I spoke with Travis Niedens, Sr. Security Solutions Engineer for Cerium Networks, about the Emergency Directive. “This issue illustrates how important it is to follow through with policy implementation when the technology to mitigate attacks has existed for over a decade. Recent security incidents have followed a pattern of primary and secondary mitigation processes not being followed. These issues were ultimately preventable,” Travis observed.

In addition to implementing DNSSEC and regularly parsing DNS records and Certificate Transparency logs, a Secure Internet Gateway, such as Cisco Umbrella, will help ensure DNS security. When Umbrella receives a DNS request, it determines whether the request is safe, malicious or risky.
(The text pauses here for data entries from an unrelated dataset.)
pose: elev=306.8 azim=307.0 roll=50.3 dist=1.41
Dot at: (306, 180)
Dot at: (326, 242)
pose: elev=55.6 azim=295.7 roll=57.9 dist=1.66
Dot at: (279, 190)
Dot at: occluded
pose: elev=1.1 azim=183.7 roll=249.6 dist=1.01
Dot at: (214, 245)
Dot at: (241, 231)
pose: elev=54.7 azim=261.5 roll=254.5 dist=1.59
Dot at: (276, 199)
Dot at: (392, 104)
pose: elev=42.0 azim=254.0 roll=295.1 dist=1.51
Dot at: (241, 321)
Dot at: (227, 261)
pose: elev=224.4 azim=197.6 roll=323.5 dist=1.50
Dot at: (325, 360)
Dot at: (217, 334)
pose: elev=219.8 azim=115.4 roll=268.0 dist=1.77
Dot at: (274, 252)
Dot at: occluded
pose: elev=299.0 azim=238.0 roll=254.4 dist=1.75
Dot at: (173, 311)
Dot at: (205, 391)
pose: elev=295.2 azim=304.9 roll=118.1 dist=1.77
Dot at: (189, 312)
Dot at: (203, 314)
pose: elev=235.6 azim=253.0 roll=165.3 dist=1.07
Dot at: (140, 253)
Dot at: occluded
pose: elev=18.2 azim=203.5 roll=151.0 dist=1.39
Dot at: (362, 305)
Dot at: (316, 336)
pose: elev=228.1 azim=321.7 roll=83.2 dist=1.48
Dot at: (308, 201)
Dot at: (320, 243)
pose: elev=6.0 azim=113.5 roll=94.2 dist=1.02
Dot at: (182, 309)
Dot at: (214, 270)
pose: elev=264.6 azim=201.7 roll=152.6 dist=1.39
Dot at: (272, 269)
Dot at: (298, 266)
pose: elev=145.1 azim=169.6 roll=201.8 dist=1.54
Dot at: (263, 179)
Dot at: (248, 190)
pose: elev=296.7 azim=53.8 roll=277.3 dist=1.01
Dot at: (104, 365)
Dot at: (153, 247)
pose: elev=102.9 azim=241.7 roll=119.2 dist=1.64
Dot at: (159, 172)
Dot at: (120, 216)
Safe requests are routed normally, malicious requests are blocked, and risky requests are routed to our cloud-based proxy for a more in-depth inspection. The Umbrella proxy uses Cisco Talos web reputation and other third-party feeds to determine if a URL is malicious. The Umbrella proxy also inspects files before they are downloaded from those risky sites using anti-virus (AV) engines and Cisco Advanced Malware Protection (AMP) and blocks suspicious content.